Aşağıdaki belge bölümünde adı geçen bütün filmleri sıralayın.

Belge bölümü:
- - - -
Dikkat bu yazı The Unborn filmi hakkında spoiler içerir :)




SAMAEL - BORN UNDER SATURN

Sadece izleyip beğendiğim filmleri değil de izlediğim her filmi kısa da olsa not düşmek istiyorum artık.. Bu başlangıç için de 2009 yılının başını seçtim hatta..
İlk izlediğim film
Stuck tı ve onun hakkında yazdım da zaten..
Koza ve Kasaba hakkında hiçbir şey yazamayacak durumdayım, çünkü ikisini arka arkaya izlediğim o akşam ruh hali olarak pek de iyi olmadığımdan ne filmlere kendimi verebildim, ne de filmler beni sarmaladı :) Daha sonra The Unborn u izlemiştim sinemada..

David S. Goyer'in, bizzat kendisinin yazıp yönettiği ilk korku filmi..
Goyer uzun zaman ikizler üzerine araştırmalar yapıp yazmış senaryosunu..
Bu arada hemen yönetmenin kendi sözlerine yer vermek gerek:
“İkizleri daima korkutucu bulmuşumdur. Aklıma doğmamış ikizinin musallat olduğu bir insan hakkında bir fikir geldi. Hamilelik sırasında biri gelişirken diğeri ölen ikizler hakkında birçok hikaye duymuştum. Bu durumun ikizlerden hayatta kalan üzerinde nasıl bir psikolojik etkisinin olacağını düşünmeye başladım. Araştırmalarım sonucunda gördüm ki, ikiz sahibi ebeveynler, ikizlerden biri ölünce diğerine bu olayı anlatmıyor; dolayısıyla hayatta kalan, tek çocuk olduğunu sanarak büyüyor.”
Goyerin bu konudaki araştırmaları onu, Yahudi soykırımına ve Nazilerin soykırım boyunca yaptıkları korkunç deneylere kadar götürmüş. Bunların en bilineni ise Ölüm Meleği olarak tanınan Dr. Mengele’nin Auschwitch toplama kampında Yahudi ikizler üzerinde yaptığı deneylerdir.

Naziler, ikizlerin genetiğin gizemini çözeceğine inanıyorlardı. Bu yüzden ikiz çocuklar üzerinde deneyler yapıyorlardı. Bilimselliğin sınırlarını zorlayan, korkunç deneyler. Saplantılarından biri de göz renkleriydi. Ari ırkın mavi renk gözlere sahip olması gerektiğine inanan Mengele, deneme yanılma yoluyla kahverengi gözlerden mavi gözler yaratmaya çalışıyordu. İğneler bazen kör ediyor bazense öldürüyordu..
- - - -
Alıntılanan veriler:
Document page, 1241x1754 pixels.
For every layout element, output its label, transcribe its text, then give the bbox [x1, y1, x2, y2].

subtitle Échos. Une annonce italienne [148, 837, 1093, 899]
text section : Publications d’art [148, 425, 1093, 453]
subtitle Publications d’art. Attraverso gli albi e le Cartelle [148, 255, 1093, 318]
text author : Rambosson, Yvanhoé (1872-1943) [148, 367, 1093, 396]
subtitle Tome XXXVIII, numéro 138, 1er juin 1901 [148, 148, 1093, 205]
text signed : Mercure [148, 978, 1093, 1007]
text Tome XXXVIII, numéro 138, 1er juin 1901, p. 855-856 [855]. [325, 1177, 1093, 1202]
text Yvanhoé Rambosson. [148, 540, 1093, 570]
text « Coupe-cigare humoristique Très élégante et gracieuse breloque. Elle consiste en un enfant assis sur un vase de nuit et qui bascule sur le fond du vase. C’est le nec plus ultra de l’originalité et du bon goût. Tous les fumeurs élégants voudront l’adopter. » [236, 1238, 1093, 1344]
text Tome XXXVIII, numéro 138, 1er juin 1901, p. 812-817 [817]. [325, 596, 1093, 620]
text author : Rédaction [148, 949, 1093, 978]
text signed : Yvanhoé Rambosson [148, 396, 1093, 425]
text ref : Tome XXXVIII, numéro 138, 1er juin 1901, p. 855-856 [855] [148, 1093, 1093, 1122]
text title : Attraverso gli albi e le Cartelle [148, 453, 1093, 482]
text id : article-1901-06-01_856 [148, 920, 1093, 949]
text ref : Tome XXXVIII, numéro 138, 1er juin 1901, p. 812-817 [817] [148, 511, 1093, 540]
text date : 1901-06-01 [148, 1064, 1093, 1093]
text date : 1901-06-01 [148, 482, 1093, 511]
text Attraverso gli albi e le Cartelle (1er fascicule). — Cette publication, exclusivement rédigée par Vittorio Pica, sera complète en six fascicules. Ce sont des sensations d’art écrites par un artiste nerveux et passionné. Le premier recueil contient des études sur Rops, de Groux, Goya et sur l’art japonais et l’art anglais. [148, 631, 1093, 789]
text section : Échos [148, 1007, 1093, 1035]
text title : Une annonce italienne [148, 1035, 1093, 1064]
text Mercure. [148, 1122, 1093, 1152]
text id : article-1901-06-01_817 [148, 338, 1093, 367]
- - - -
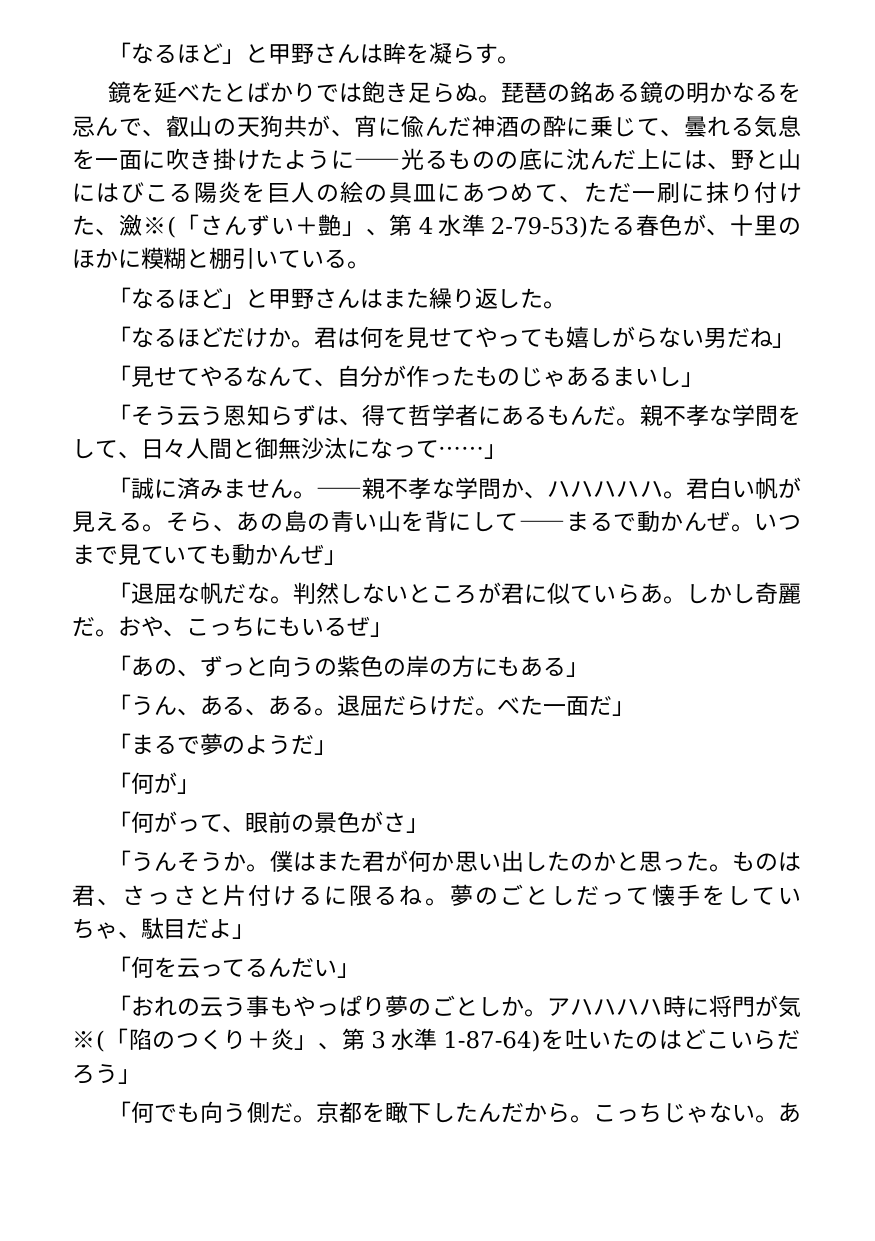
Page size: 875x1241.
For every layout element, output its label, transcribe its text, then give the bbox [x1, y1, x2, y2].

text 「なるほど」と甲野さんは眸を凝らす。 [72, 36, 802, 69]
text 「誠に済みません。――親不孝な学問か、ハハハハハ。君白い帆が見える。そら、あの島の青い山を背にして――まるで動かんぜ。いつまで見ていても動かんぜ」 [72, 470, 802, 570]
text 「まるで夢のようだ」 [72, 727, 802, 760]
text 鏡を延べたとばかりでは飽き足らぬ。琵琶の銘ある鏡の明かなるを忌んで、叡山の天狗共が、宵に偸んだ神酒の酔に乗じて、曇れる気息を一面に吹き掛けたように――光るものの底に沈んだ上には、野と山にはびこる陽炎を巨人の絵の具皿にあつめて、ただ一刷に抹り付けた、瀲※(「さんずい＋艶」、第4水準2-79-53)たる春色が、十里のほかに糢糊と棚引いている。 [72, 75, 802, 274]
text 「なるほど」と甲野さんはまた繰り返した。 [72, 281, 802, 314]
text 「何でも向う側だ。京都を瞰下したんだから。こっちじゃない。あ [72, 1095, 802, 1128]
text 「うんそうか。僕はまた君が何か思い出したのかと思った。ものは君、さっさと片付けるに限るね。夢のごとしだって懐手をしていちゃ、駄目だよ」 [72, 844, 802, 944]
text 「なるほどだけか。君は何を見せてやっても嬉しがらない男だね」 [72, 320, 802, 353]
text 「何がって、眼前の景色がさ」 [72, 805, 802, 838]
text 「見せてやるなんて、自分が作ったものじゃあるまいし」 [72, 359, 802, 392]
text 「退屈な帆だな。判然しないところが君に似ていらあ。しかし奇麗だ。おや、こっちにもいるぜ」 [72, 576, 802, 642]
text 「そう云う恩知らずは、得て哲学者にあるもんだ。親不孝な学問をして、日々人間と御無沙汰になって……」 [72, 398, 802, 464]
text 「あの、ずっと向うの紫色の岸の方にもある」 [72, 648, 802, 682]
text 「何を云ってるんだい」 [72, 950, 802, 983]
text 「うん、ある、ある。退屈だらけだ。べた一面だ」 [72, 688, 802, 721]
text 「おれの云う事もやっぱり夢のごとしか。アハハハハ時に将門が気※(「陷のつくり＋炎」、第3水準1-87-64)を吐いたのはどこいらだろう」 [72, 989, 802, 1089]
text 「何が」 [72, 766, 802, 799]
- - - -
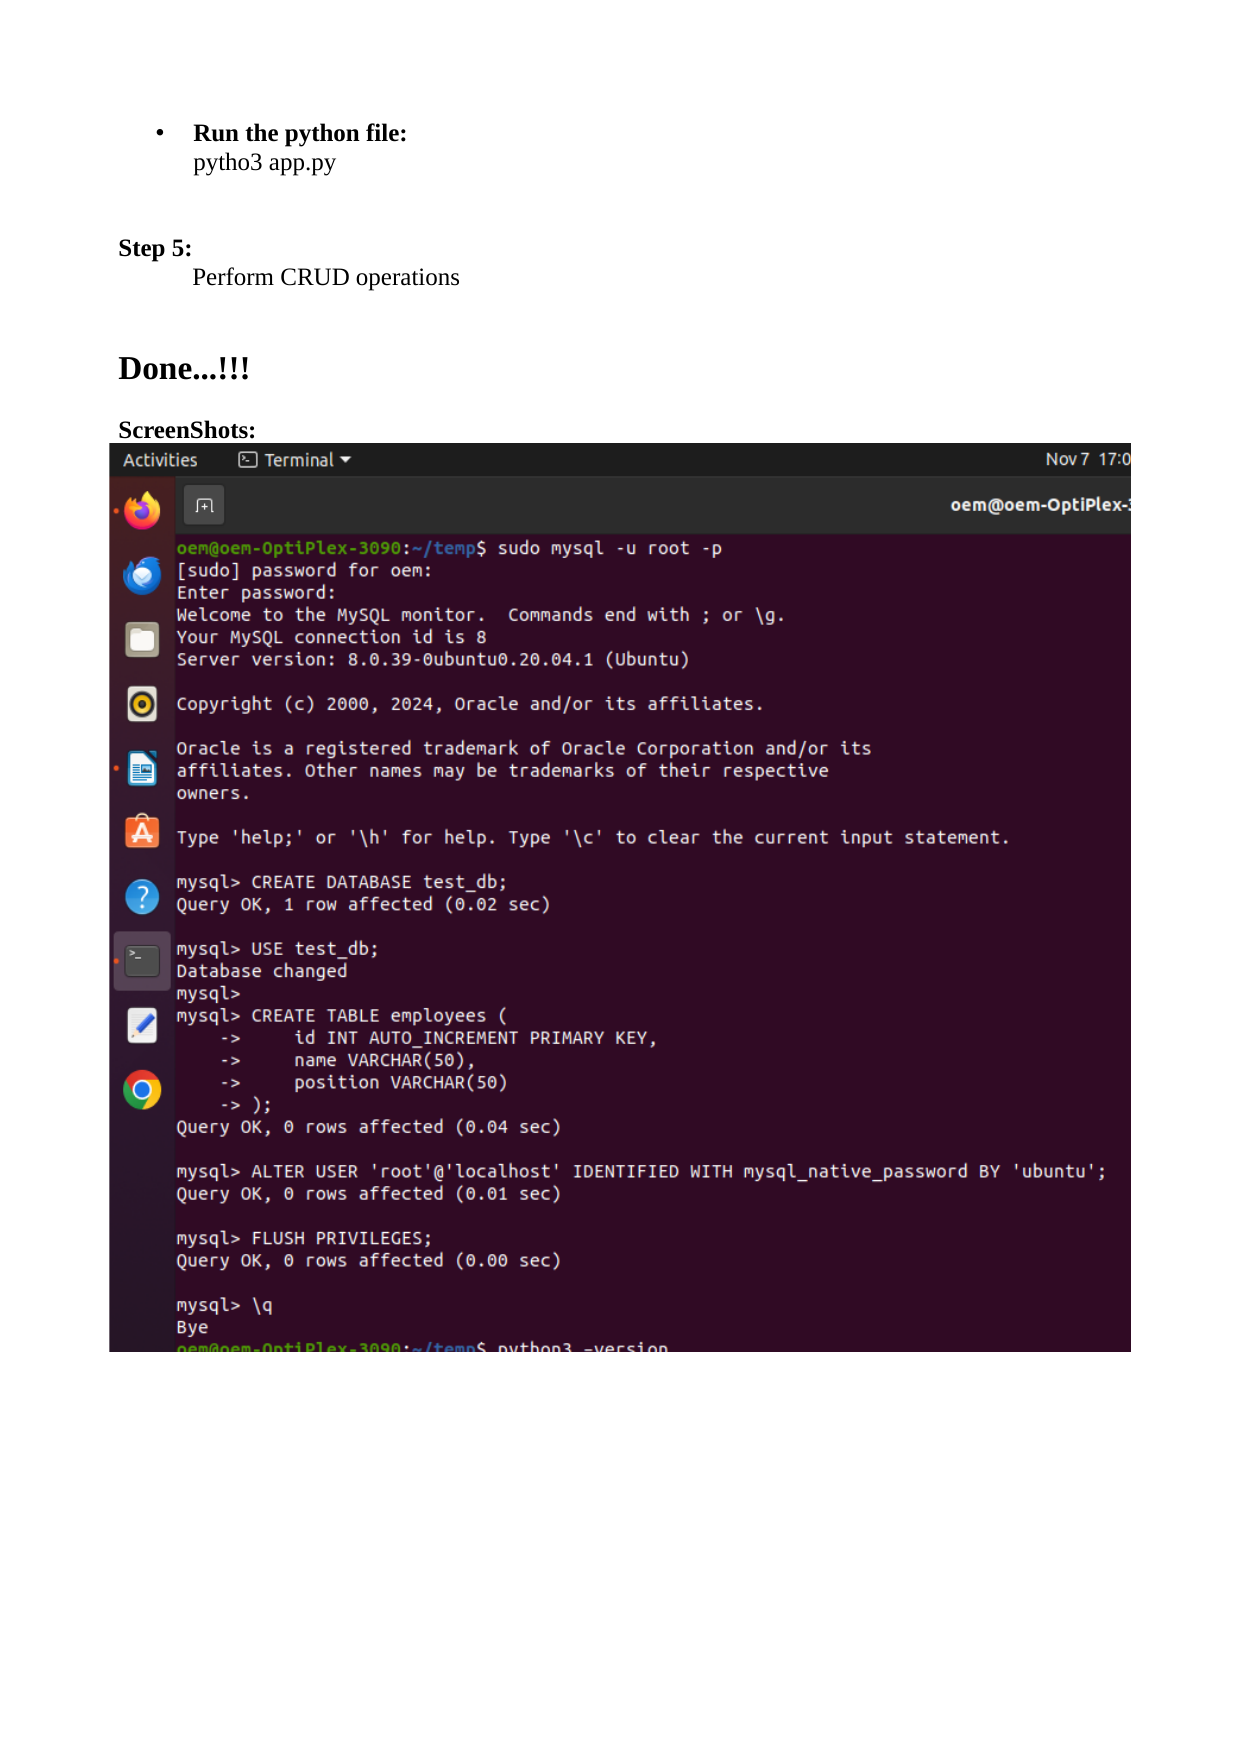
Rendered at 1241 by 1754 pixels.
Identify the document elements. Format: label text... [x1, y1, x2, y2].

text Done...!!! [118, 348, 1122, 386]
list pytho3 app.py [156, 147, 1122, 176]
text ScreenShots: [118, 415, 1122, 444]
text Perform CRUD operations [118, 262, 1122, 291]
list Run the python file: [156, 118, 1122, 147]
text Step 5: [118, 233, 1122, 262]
- - - -
Çözüm:
Stuck, Koza, Kasaba, The Unborn